White balance

White balance dramatically changes the way your photos look.

Lets say….you are opening the box of your brand new Nikon/Canon DSLR. You read up all about your new investment, only to be hugely dissappointed with the results from your days shooting. The colours are weak and washed out and despite the brilliant weather conditions, your images look flat, this is the time to have a coffee, relax and study your white balance settings.

Fortunately, most digital cameras contain a variety of preset white balances, so you do not have to deal with color temperature and green-magenta shift, commonly used symbols for each of these are listed to the left on the back of the camera screen i.e. auto, cloudy, shade and so on.

white balance

Actually, setting your camera’s white balance is the easy part. What’s a little trickier is understanding why you should make a particular setting.

Digital camera tips: setting white balance

The color of an object is affected by the lighting conditions under which it is viewed. Our eyes and our brain compensate for different types of light—that’s why a white object appears white to us whether it’s viewed in sunlight, under overcast skies or indoors under incandescent or fluorescent light.
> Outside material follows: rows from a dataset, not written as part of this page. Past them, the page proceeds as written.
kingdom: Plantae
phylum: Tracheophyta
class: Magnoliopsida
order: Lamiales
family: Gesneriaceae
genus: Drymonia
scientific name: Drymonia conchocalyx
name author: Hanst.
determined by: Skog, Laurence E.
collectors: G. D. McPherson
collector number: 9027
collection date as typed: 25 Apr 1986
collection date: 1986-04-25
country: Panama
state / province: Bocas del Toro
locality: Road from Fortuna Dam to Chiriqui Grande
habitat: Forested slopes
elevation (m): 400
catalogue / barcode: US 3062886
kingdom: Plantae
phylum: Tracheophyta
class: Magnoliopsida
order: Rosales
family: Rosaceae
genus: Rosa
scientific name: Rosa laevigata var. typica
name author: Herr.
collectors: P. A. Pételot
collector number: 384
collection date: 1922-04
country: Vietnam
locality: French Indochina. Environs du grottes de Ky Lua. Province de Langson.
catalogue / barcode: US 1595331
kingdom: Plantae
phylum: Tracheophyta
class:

But a digital cameras white balance needs help to emulate this process, to compensate for different types of lighting and render a white object white.

The white balance setting is that help.

We can simply set auto white balance and the camera will read the scene’s color temperature (basically the hue and intensity of a particular light source, measured in degrees Kelvin) and choose a setting from its collection of pre-programmed adjustments. That’s a good solution when a scene’s lighting is pretty much all of one type and there’s a prominent white or neutral subject in the scene.

White balance dramatically changes the way your photos look. Those settings choices are incandescent, fluorescent, flash, cloudy, open shade, sunny, Kelvin color temperature and PRE.

However…just because the weather is cloudy, it does not mean you HAVE to use that setting.

If it’s cloudy, try the SHADE setting for a warmer feel, try fluorescent and watch it turn BLUE. Turning your attention to your white balance can transform your images, especialy if your days shoot is ruined by the weather. Experimenting with ALL the settings at your disposal the colour “temperatures”, can save the day.

Finally, you can choose PRE, the so-called “white card” setting. With that option selected, hold a white card in front of the lens and press the shutter button. The camera will read and lock in the color temperature of the light reflected from that card, and that locked-in reading now becomes the standard for the camera’s white balance setting. PRE is an ideal way to handle a scene that presents mixed lighting—fluorescent lights in the ceiling and daylight streaming through a window, for example—because it takes into account all the lighting in the scene. (The locked-in setting is maintained in PRE until you take another white card reading.)

No matter how you set your white balance, check the results of your choices on the camera’s LCD and adjust according to your preference. Often your choice will depend on the look, feel and mood you want for your picture. And remember, Live View will show you the effect of your choice before you take the photo.